-- Begin SOURCE TEXT --
I have had both the Franchi and the Stoegers in the past & I wont own another one. The thing always jammed up on me, Ripped out the metal on most of my hulls when it was trying to eject them. Had them "not fire" a few times. Couldnt get any consistency out of the patterns no matter what choke or load I used. 

I would check out the Browning gold hunters if your looking for a semi auto. Some places you can get them for about 800 brand new if they have them on sale.


----------



## shaner (Nov 30, 2007)

Rat,
Be sure to check out the Benellis that only hold 3" shells, you don't need 3.5's anyway. I have a matching pair of M1's in 12 and 20 gauge and absolutely love them. They are black composite and cost right around your budgeted amount. I use the 12 on geese and the 20 on ducks and all my upland tasks.
Shane


----------



## dkhntrdstn (Sep 7, 2007)

Stacey auto loader is a Traditions and she like it a ton. no problem with it. It only shoot 3inch.For her that good enough.I would not take it out the lake and hunt with any auto loader in less you want to go home and clean the crap out of it.I think they are great guns. I would not go with the Browning gold hunters. That just me thou. Good luck and let us know what you picked up. If the gun shoot 3 1/2 does not mean you have to. but it all was nice knowing that you can shoot the bigger shell if you want with out spending extra money on hevi shoot.I like shooting 3 1/2 at my geese and swans.You know that.


----------



## TEX-O-BOB (Sep 12, 2007)

RR, usually I would make a smart crack about how cheap you are right now, but I think in this case you are just being a smart frugal buyer. Franchi makes good stuff (I own 2) and they stand behind their product so I don't think you can go wrong with that gun. Steveo must have bought a lemon...Besides, if it feels good, do it!


----------



## wileywapati (Sep 9, 2007)

Riley Cabelas had the Beretta 3901 ( I think thats the correct model ) on sale for about that same price. I've been missing birds with mine for a couple of years and have had ZERO issues.

Personal experience..... I would feel good referring anybody to this gun


----------



## stablebuck (Nov 22, 2007)

do NOT purchase a Franchi or Stoeger


----------



## Riverrat77 (Sep 7, 2007)

LOL... nice Tex.  I actually expected to see some crack about being cheap when I got on here again. I actually got on the Benelli site forums and Stevo, there were a lot of guys having issues with them cycling lighter loads, then there was something about having to shoot four boxes of the heaviest shot available through them to break in the springs so they'd cycle properly.... just not stuff I really wanted to hear, especially when some of the suggested fixes didn't result in a working shotgun. It didn't sound real great when people had to deal with Franchi customer service either.... :? Some of it sounded like it was a "cleanliness" issue too but some of you guys probably would have beat me for how my 870 looked before the season started and it has worked just fine after a touch of Hoppe's and a little elbow grease.... I want more of that reliability from my brand new gun as well. 8)
-- End SOURCE TEXT --
-- Begin RECORD LIST --
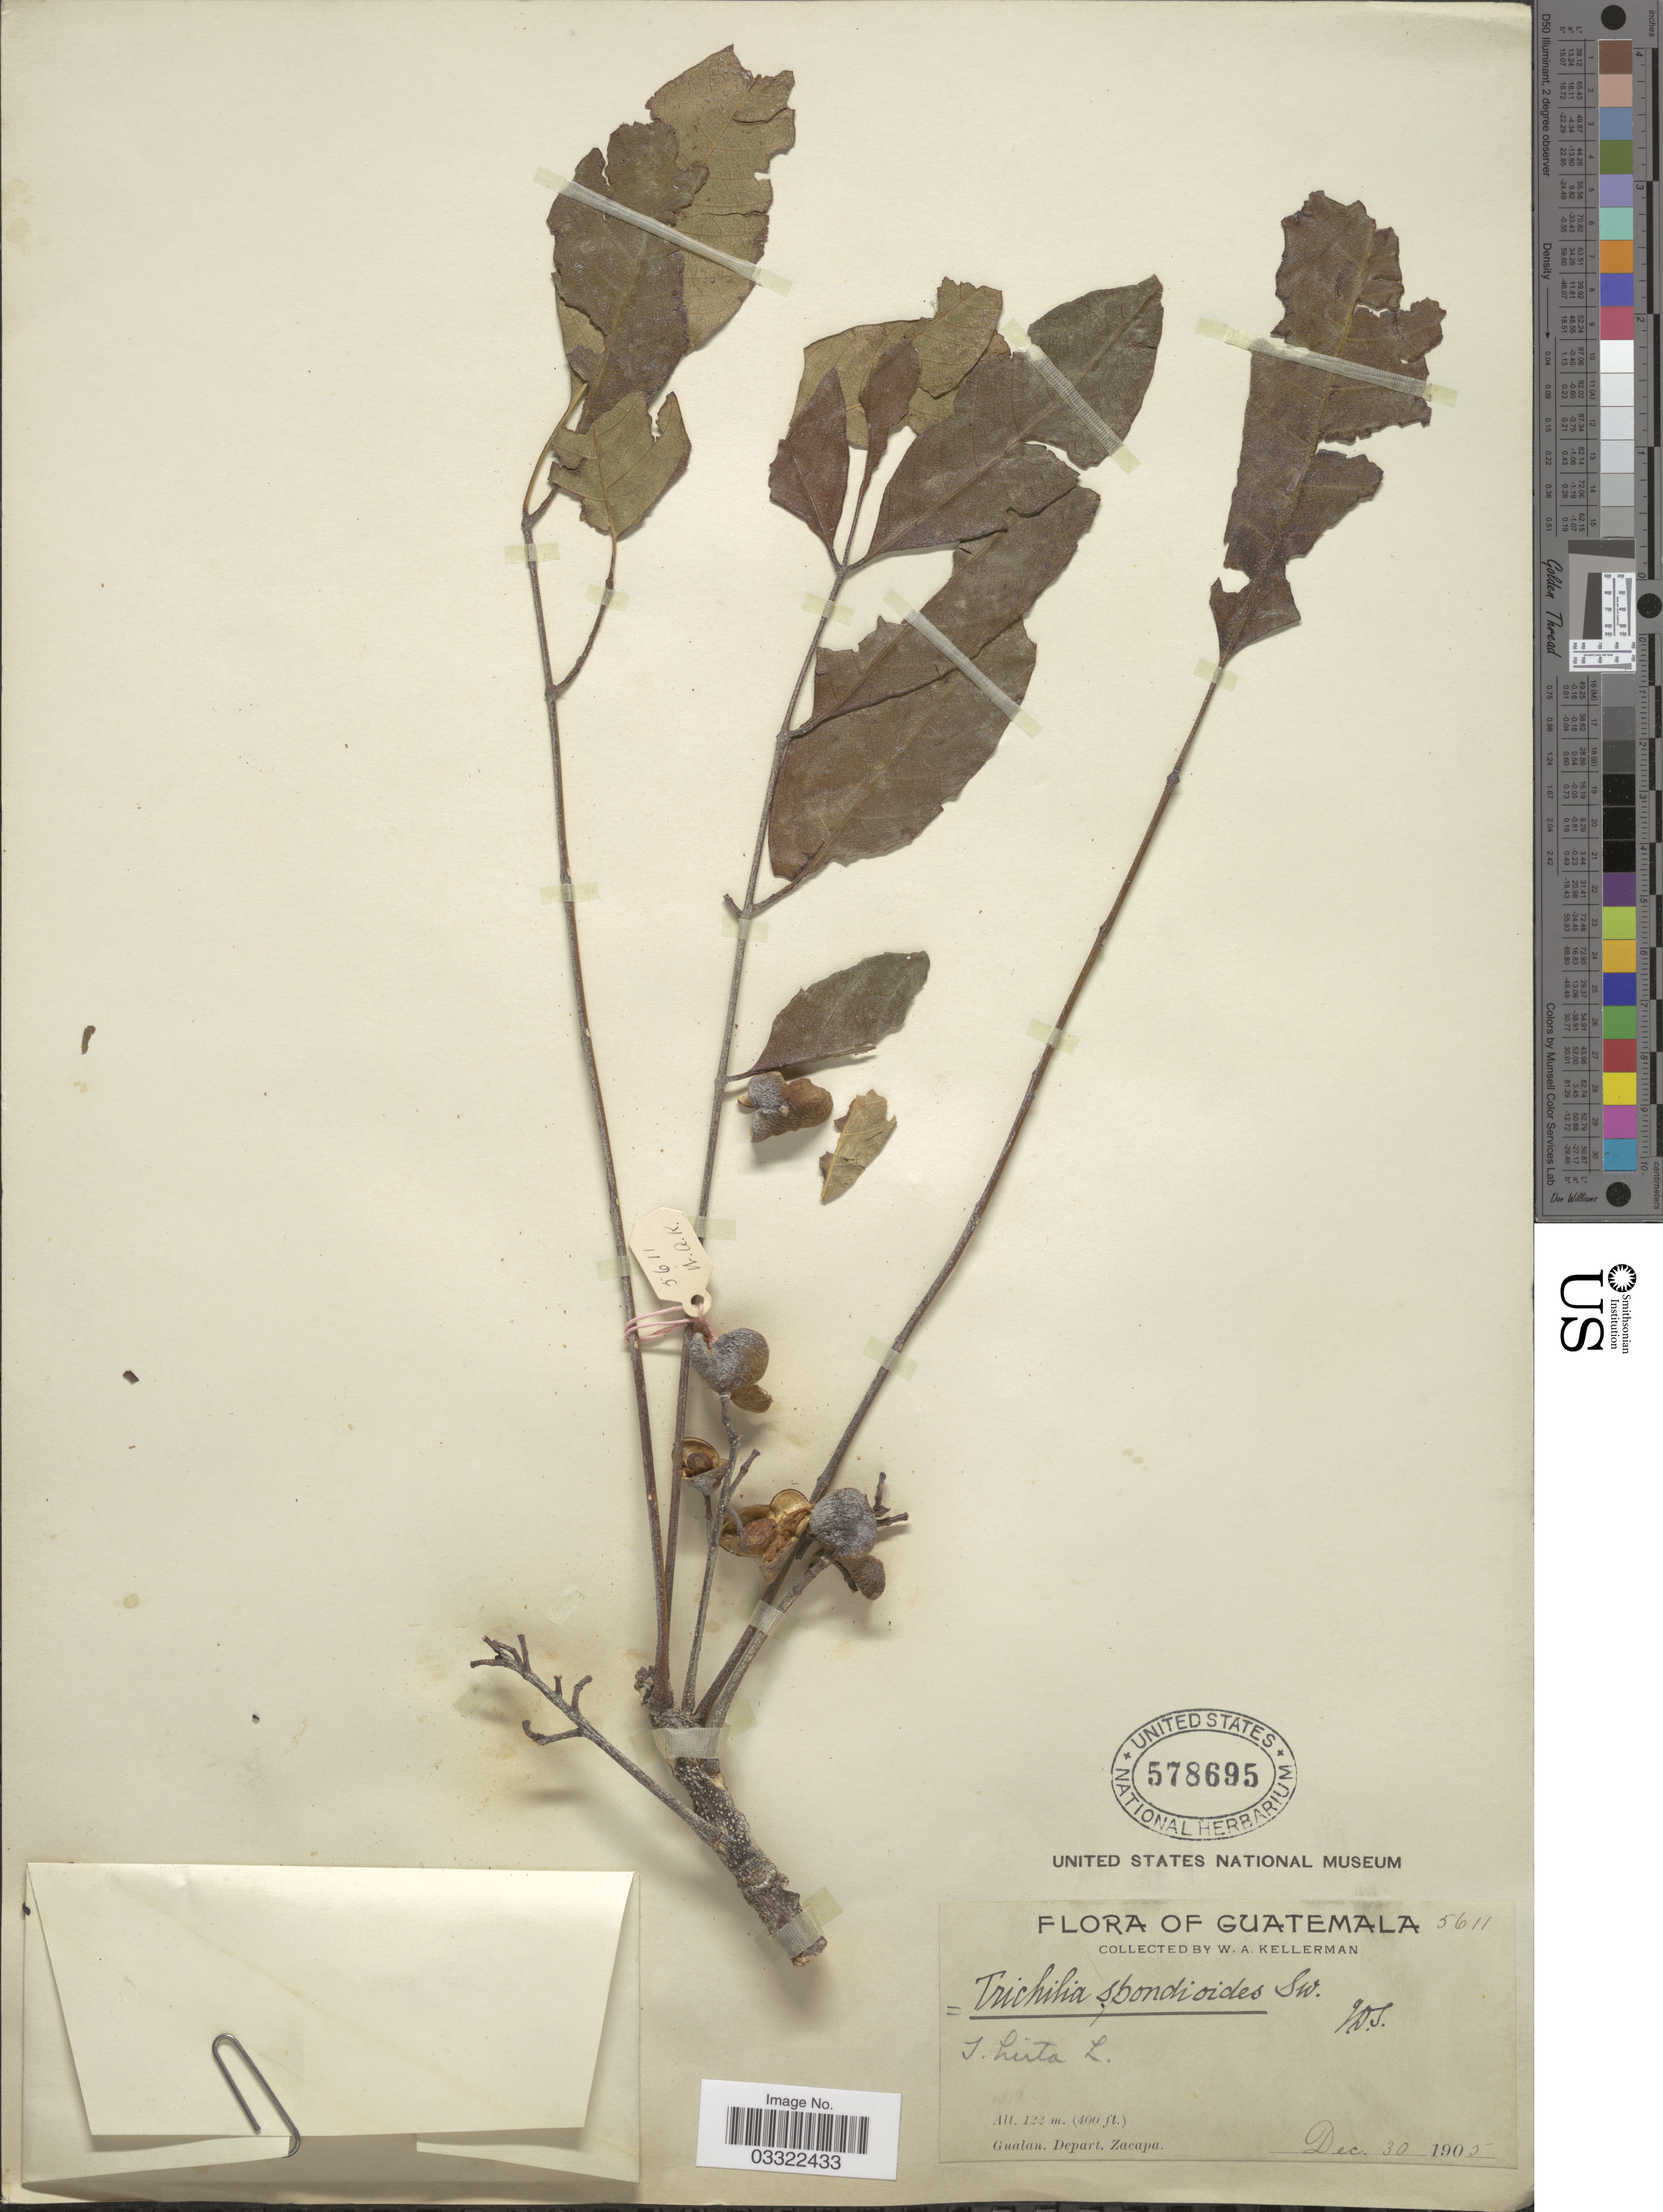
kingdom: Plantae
-- End RECORD LIST --
-- Begin RECORD LIST --
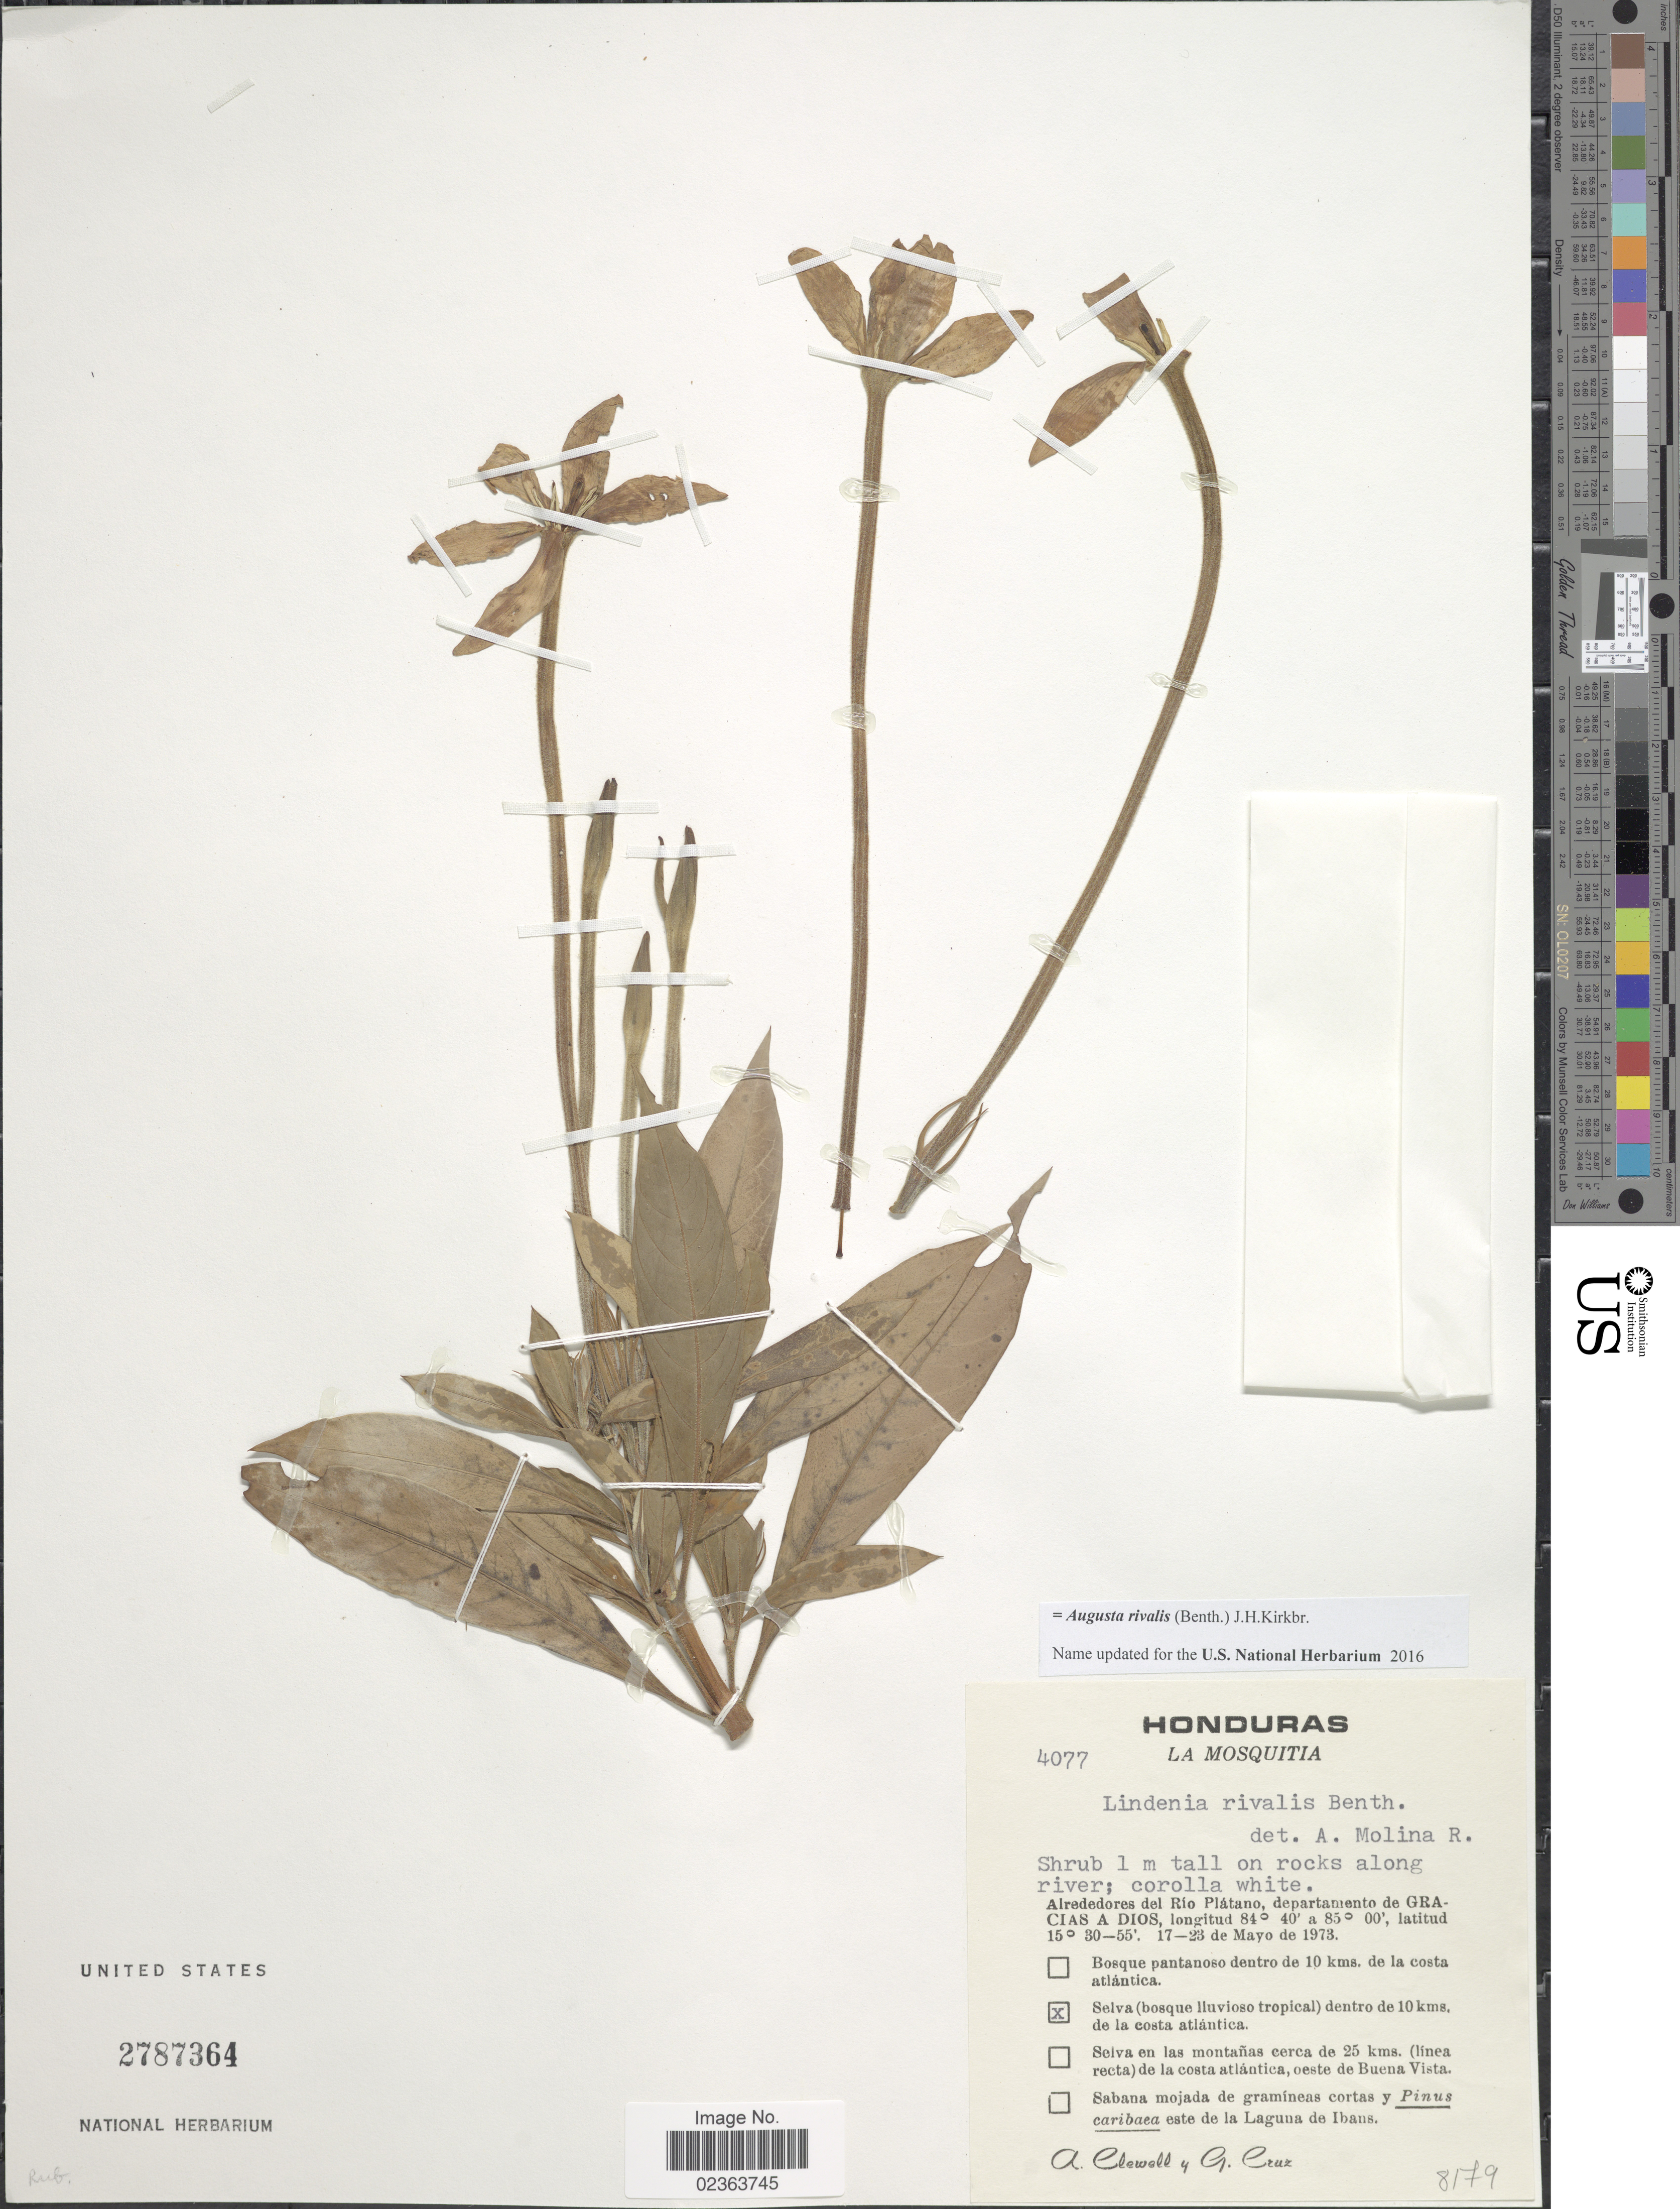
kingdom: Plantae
-- End RECORD LIST --
* [TASK INSTRUCTIONS]
A – Translate this sentence from the shotgun forum thread into Spanish: "I use the 12 on geese and the 20 on ducks and all my upland tasks."
B – List every username that appears in a post header of the shotgun forum thread, where a header is a line with a date in parentheses.
The data above come from a different source than the shotgun discussion.

* [REPLIES]
A – Uso la de calibre 12 para los gansos y la de calibre 20 para los patos y todas mis tareas de caza en tierras altas.

B – shaner, dkhntrdstn, TEX-O-BOB, wileywapati, stablebuck, Riverrat77